The problem of heterogeneous hierarchies in OLAP systems has also been analyzed in Lehner (1998), where nested data cubes are proposed for modeling and querying.

Visual Query Languages

Probably the first system enabling the user to query multidimensional (statistical) data by a graphical model was Subject (Chan & Shoshani, 1981). In Subject, multidimensional data are modeled by particular directed acyclic graphs (DAGs), which have some similarities with snowflake schemes. The nodes of the DAG have an inner label (X or C), representing the type of the node, and an external label representing its name. X nodes correspond to fact tables and some of the C nodes to dimension levels. Besides, C nodes are also used to group several X nodes just like "folders" of modern iconic operating systems. The query system is based on a hierarchical navigation on the DAGs, selecting the X node and the connected C nodes of interest (i.e., in the multidimensional terminology, the measures and the dimensions).

A similar approach is used in the ADAMO system, based on the homonymous graphical model for aggregate data (Rafanelli, Bezenchek, & Tininini, 1996): circle nodes and edges are used to represent dimension levels and hierarchies, while square nodes correspond to measures. Typical OLAP operations are directly performed on the graphical representations, e.g., adding a circle node to drill-down and removing it to roll-up or selecting specific values of a dimension level to slice and dice.

More recently, a visual query language was proposed (Cabibbo & Torlone, 1998a), based on some algebraic operators for the multidimensional model MD (Cabibbo & Torlone, 1998b). An elementary query for the running example used throughout this chapter is shown in Figure 4. It represents the query: "Give me the total number of calls in July, by day and call plan."

click to expand
Figure 4: A Graphical Query of the MD Model

The chosen measures and dimension levels are visually represented by thick lines. Selection conditions are directly represented on the corresponding level, and the aggregation to be performed for the roll-up is specified below the corresponding measure. Two or more queries of this form can be graphically composed (e.g., using scalar functions and aggregations) enabling the user to formulate arbitrarily complex queries.

Multidimensional Queries on Statistical Databases

Similarities and differences between OLAP and statistical databases are the main focus of Chapter 2. Here, we only outline some peculiarities that need to be taken into account when designing an interface for statistical database querying.

One of the crucial issues for statistical databases is the representation of complex territorial hierarchies which evolve over time. The problems related to the temporal evolution of dimensions and dimension hierarchies are covered in detail in Chapter 6. Some solutions adopted in an implemented statistical information system can be found in Tininini et al. (2002).

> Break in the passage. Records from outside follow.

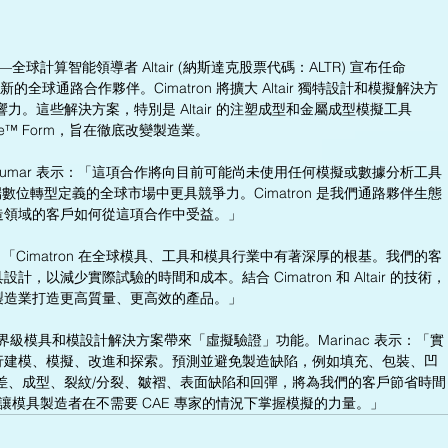
全球計算智能領導者 Altair (納斯達克股票代碼：ALTR) 宣布任命 
d. 為其新的全球通路合作夥伴。Cimatron 將擴大 Altair 獨特設計和模擬解決方
平台上的影響力。這些解決方案，特別是 Altair 的注塑成型和金屬成型模擬工具 
® Inspire™ Form，旨在徹底改變製造業。
van Kumar 表示：「這項合作將向目前可能尚未使用任何模擬或數據分析工具
尖端數位轉型定義的全球市場中更具競爭力。Cimatron 是我們通路夥伴生態
造領域的客戶如何從這項合作中受益。」
ac 表示：「Cimatron 在全球模具、工具和模具行業中有著深厚的根基。我們的客
以減少實際試驗的時間和成本。結合 Cimatron 和 Altair 的技術，
製造業打造更高質量、更高效的產品。」
其世界級模具和模設計解決方案帶來「虛擬驗證」功能。Marinac 表示：「實
行建模、模擬、改進和探索。預測並避免製造缺陷，例如填充、包裝、凹
差、成型、裂紋/分裂、皺褶、表面缺陷和回彈，將為我們的客戶節省時間
線，讓模具製造者在不需要 CAE 專家的情況下掌握模擬的力量。」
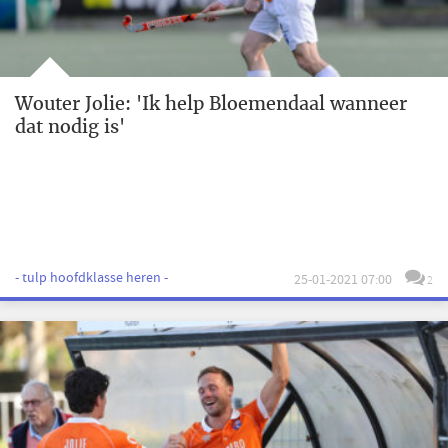
Wouter Jolie: 'Ik help Bloemendaal wanneer
dat nodig is'
- tulp hoofdklasse heren -
25-01-2021 07:00
2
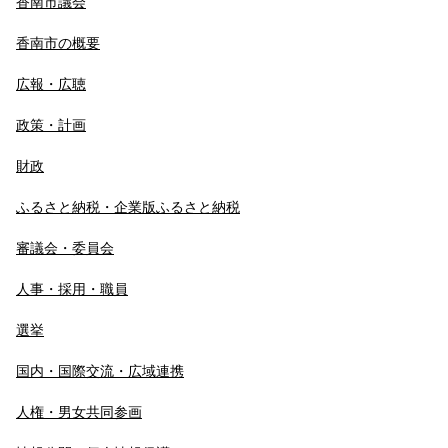
香南市議会
香南市の概要
広報・広聴
政策・計画
財政
ふるさと納税・企業版ふるさと納税
審議会・委員会
人事・採用・職員
選挙
国内・国際交流・広域連携
人権・男女共同参画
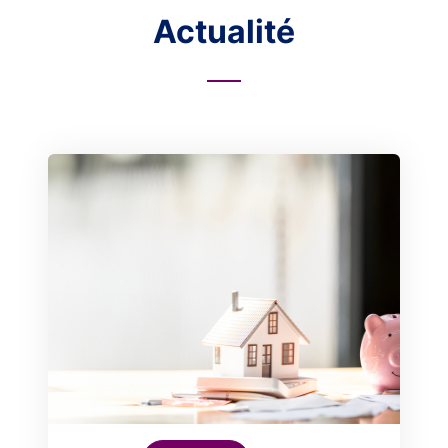
Actualité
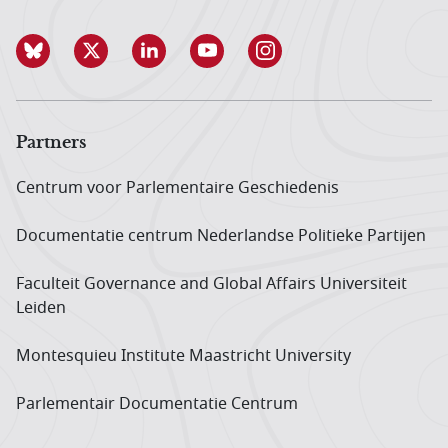
Partners
Centrum voor Parlementaire Geschiedenis
Documentatie centrum Neder­landse Politieke Partijen
Faculteit Governance and Global Affairs Universiteit
Leiden
Montesquieu Institute Maastricht University
Parlementair Documentatie Centrum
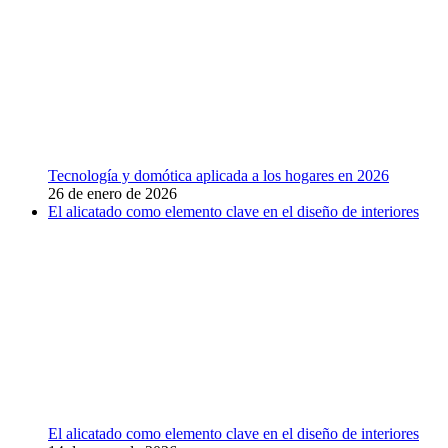
Tecnología y domótica aplicada a los hogares en 2026
26 de enero de 2026
El alicatado como elemento clave en el diseño de interiores
El alicatado como elemento clave en el diseño de interiores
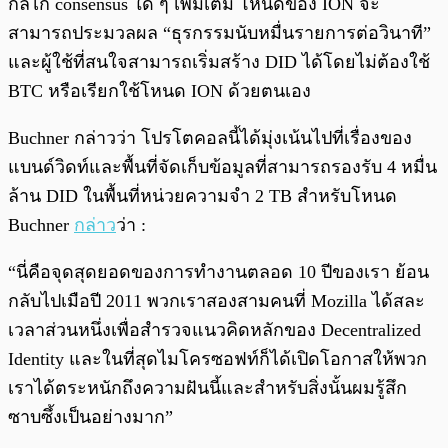
กลไก consensus ใด ๆ เพิ่มเติม โหนดของ ION จะ
สามารถประมวลผล “ธุรกรรมนับหมื่นรายการต่อวินาที”
และผู้ใช้ที่สนใจสามารถเริ่มสร้าง DID ได้โดยไม่ต้องใช้
BTC หรือเรียกใช้โหนด ION ด้วยตนเอง
Buchner กล่าวว่า โปรโตคอลนี้ได้มุ่งเน้นไปที่เรื่องของ
แบนด์วิดท์และพื้นที่จัดเก็บข้อมูลที่สามารถรองรับ 4 หมื่น
ล้าน DID ในพื้นที่หน่วยความจำ 2 TB สำหรับโหนด
Buchner
กล่าว
ว่า :
“นี่คือจุดสุดยอดของการทำงานตลอด 10 ปีของเรา ย้อน
กลับไปเมือปี 2011 พวกเราสองสามคนที่ Mozilla ได้สละ
เวลาส่วนหนึ่งเพื่อสำรวจแนวคิดหลักของ Decentralized
Identity และในที่สุดไมโครซอฟท์ก็ได้เปิดโอกาสให้พวก
เราได้ตระหนักถึงความฝันนี้และสำหรับสิ่งนั้นผมรู้สึก
ซาบซึ้งเป็นอย่างมาก”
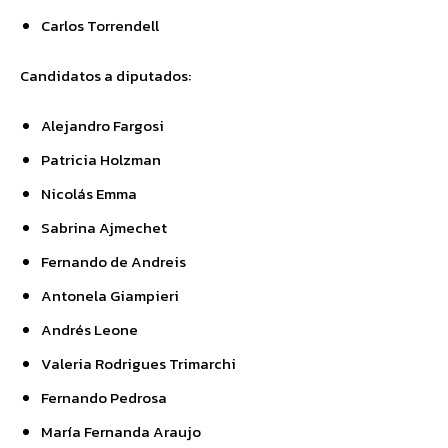
Carlos Torrendell
Candidatos a diputados:
Alejandro Fargosi
Patricia Holzman
Nicolás Emma
Sabrina Ajmechet
Fernando de Andreis
Antonela Giampieri
Andrés Leone
Valeria Rodrigues Trimarchi
Fernando Pedrosa
María Fernanda Araujo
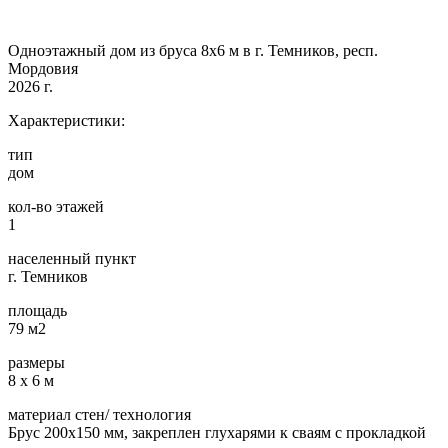
Одноэтажный дом из бруса 8х6 м в г. Темников, респ.
Мордовия
2026 г.
Характеристики:
тип
дом
кол-во этажей
1
населенный пункт
г. Темников
площадь
79 м2
размеры
8 х 6 м
материал стен/ технология
Брус 200х150 мм, закреплен глухарями к сваям с прокладкой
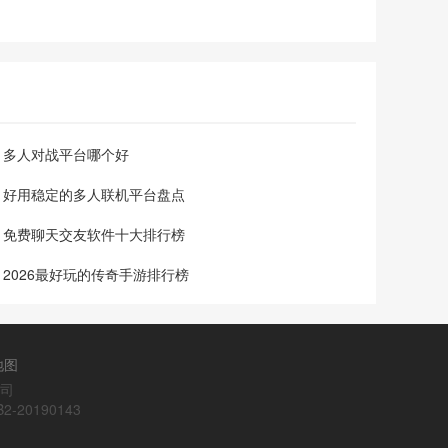
新体验，避免重复枯燥。其操作简洁易上手，单局时长控制在
5-10分钟，适配通勤、午休等碎片场景，零氪玩家也能轻松体
验全部核心玩法，凭借独特的玩法设计和趣味体验，成为当下
热门的休闲策略类小游戏，吸引了大量玩家参与守桥挑战。
《守了个桥》游戏介绍 1. 以守护桥梁为核心玩法，玩家化身守
桥人
多人对战平台哪个好
好用稳定的多人联机平台盘点
免费聊天交友软件十大排行榜
2026最好玩的传奇手游排行榜
地图
公司
20190143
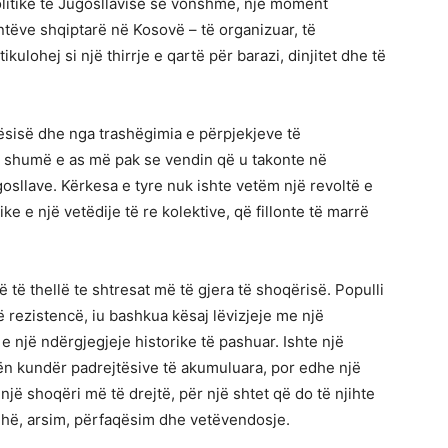
politike të Jugosllavisë së vonshme, një moment
ntëve shqiptarë në Kosovë – të organizuar, të
kulohej si një thirrje e qartë për barazi, dinjitet dhe të
jtësisë dhe nga trashëgimia e përpjekjeve të
shumë e as më pak se vendin që u takonte në
osllave. Kërkesa e tyre nuk ishte vetëm një revoltë e
e e një vetëdije të re kolektive, që fillonte të marrë
në të thellë te shtresat më të gjera të shoqërisë. Populli
 në rezistencë, iu bashkua kësaj lëvizjeje me një
një ndërgjegjeje historike të pashuar. Ishte një
n kundër padrejtësive të akumuluara, por edhe një
një shoqëri më të drejtë, për një shtet që do të njihte
juhë, arsim, përfaqësim dhe vetëvendosje.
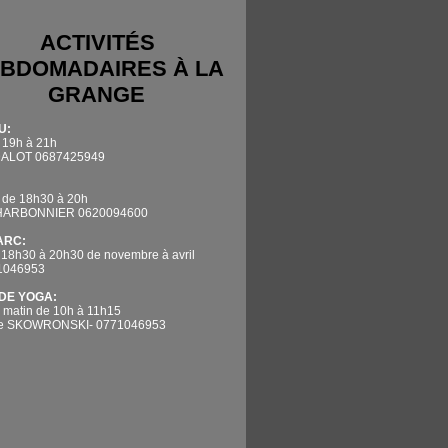
ACTIVITÉS
BDOMADAIRES À LA
GRANGE
U:
 19h à 21h
DALOT 0687425949
 de 18h30 à 20h
CHARBONNIER 0620094600
'ARC:
 18h30 à 20h30 de novembre à avril
71046953
DE YOGA:
 matin de 10h à 11h15
ne SKOWRONSKI- 0771046953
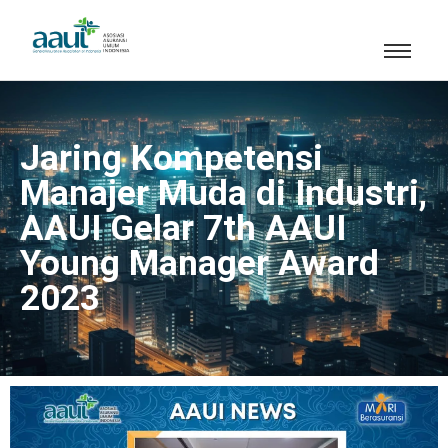
Jaring Kompetensi
Manajer Muda di Industri,
AAUI Gelar 7th AAUI
Young Manager Award
2023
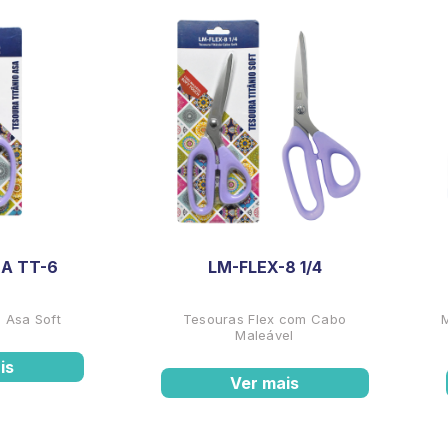
A TT-6
LM-FLEX-8 1/4
 Asa Soft
Tesouras Flex com Cabo
Maleável
is
Ver mais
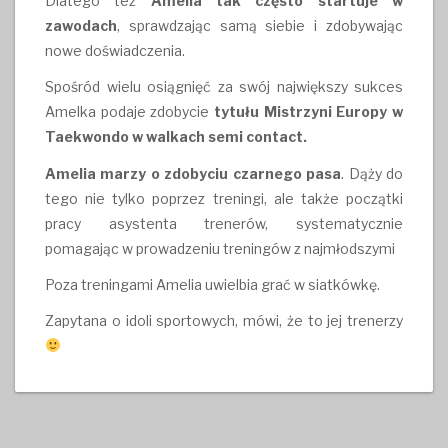
Dlatego też
Amelia tak często startuje w
zawodach
, sprawdzając samą siebie i zdobywając
nowe doświadczenia.
Spośród wielu osiągnięć za swój największy sukces
Amelka podaje zdobycie
tytułu Mistrzyni Europy w
Taekwondo w walkach semi contact.
Amelia marzy o zdobyciu czarnego pasa
. Dąży do
tego nie tylko poprzez treningi, ale także początki
pracy asystenta trenerów, systematycznie
pomagając w prowadzeniu treningów z najmłodszymi
Poza treningami Amelia uwielbia grać w siatkówkę.
Zapytana o idoli sportowych, mówi, że to jej trenerzy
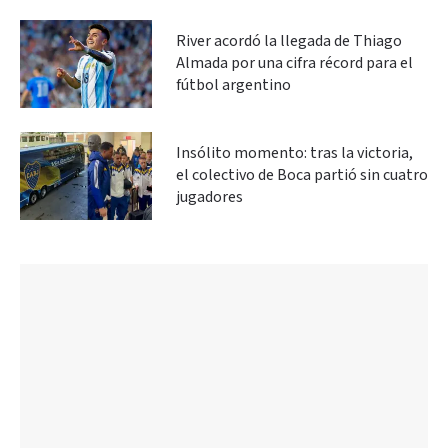
River acordó la llegada de Thiago
Almada por una cifra récord para el
fútbol argentino
Insólito momento: tras la victoria,
el colectivo de Boca partió sin cuatro
jugadores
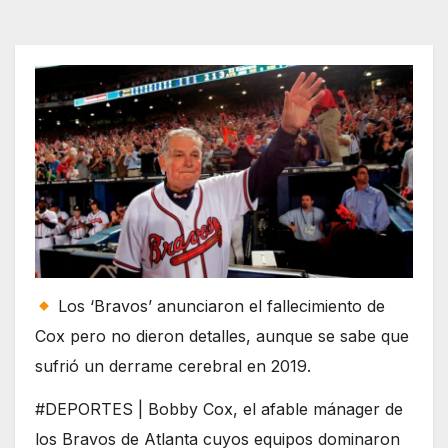
Los ‘Bravos’ anunciaron el fallecimiento de
Cox pero no dieron detalles, aunque se sabe que
sufrió un derrame cerebral en 2019.
#DEPORTES | Bobby Cox, el afable mánager de
los Bravos de Atlanta cuyos equipos dominaron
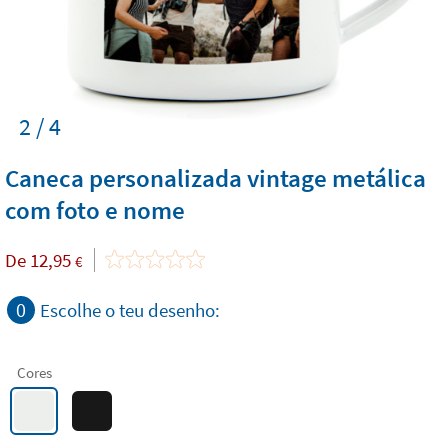
2 / 4
Caneca personalizada vintage metálica
com foto e nome
De
12,95
€
0
Escolhe o teu desenho:
Cores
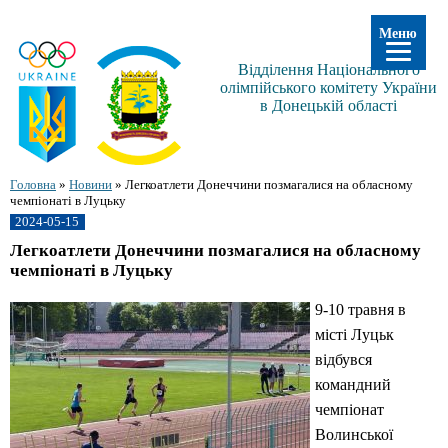
Меню
Відділення Національного
олімпійського комітету України
в Донецькій області
Головна
»
Новини
»
Легкоатлети Донеччини позмагалися на обласному
чемпіонаті в Луцьку
2024-05-15
Легкоатлети Донеччини позмагалися на обласному
чемпіонаті в Луцьку
9-10 травня в
місті Луцьк
відбувся
командний
чемпіонат
Волинської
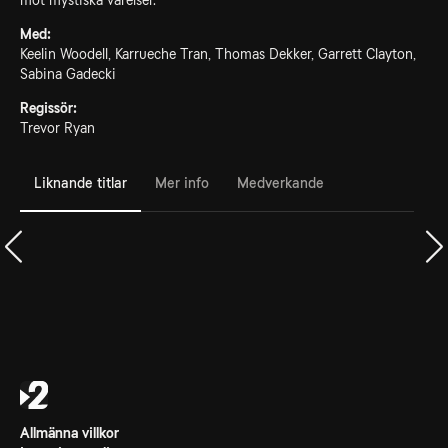
mot mystiska varelser.
Med:
Keelin Woodell, Karrueche Tran, Thomas Dekker, Garrett Clayton,
Sabina Gadecki
Regissör:
Trevor Ryan
Liknande titlar
Mer info
Medverkande
Allmänna villkor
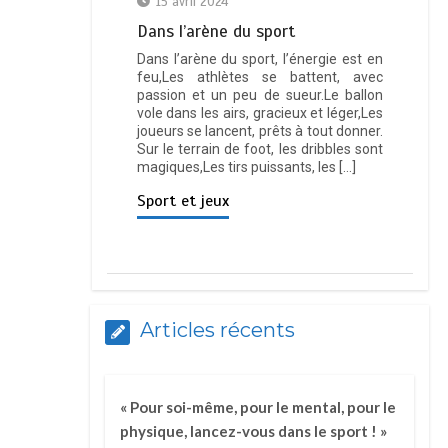
15 avril 2024
Dаnѕ l’аrѐnе du ѕроrt
Dans l’arène du sport, l’énergie est en
feu,Les athlètes se battent, avec
passion et un peu de sueur.Le ballon
vole dans les airs, gracieux et léger,Les
joueurs se lancent, prêts à tout donner.
Sur le terrain de foot, les dribbles sont
magiques,Les tirs puissants, les […]
Sport et jeux
Articles récents
« Pour soi-même, pour le mental, pour le
physique, lancez-vous dans le sport ! »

Another important issue is related to the fact that in statistical databases the number of "points" of the multidimensional space, corresponding to data allowable for publication, is very small compared with the global size of the multidimensional space itself. In other words the multidimensional array representing allowable data in the global multidimensional space is sparse, and there are two main reasons for that:

In statistical databases it is crucial to preserve the privacy of the individuals, and excessive detail in aggregate data can produce disclosure of sensitive information about single individuals (see Chapter 11).
Much of the data in statistical databases originate from sample surveys, and the corresponding aggregate data are not significant for the finest levels of detail. Typically, a collection of data is considered to be significant only if the cardinality of each group individuated by the dimensional product (GROUP BY) is greater than a given threshold value.

As a consequence, an interface enabling the user to freely navigate on the dimension hierarchies would often lead the user to express a query, corresponding to non-allowable data. Specific techniques are consequently required to establish a trade-off between the characteristic freedom of multidimensional navigation and the constraints of significance and disclosure prevention imposed by statistical databases.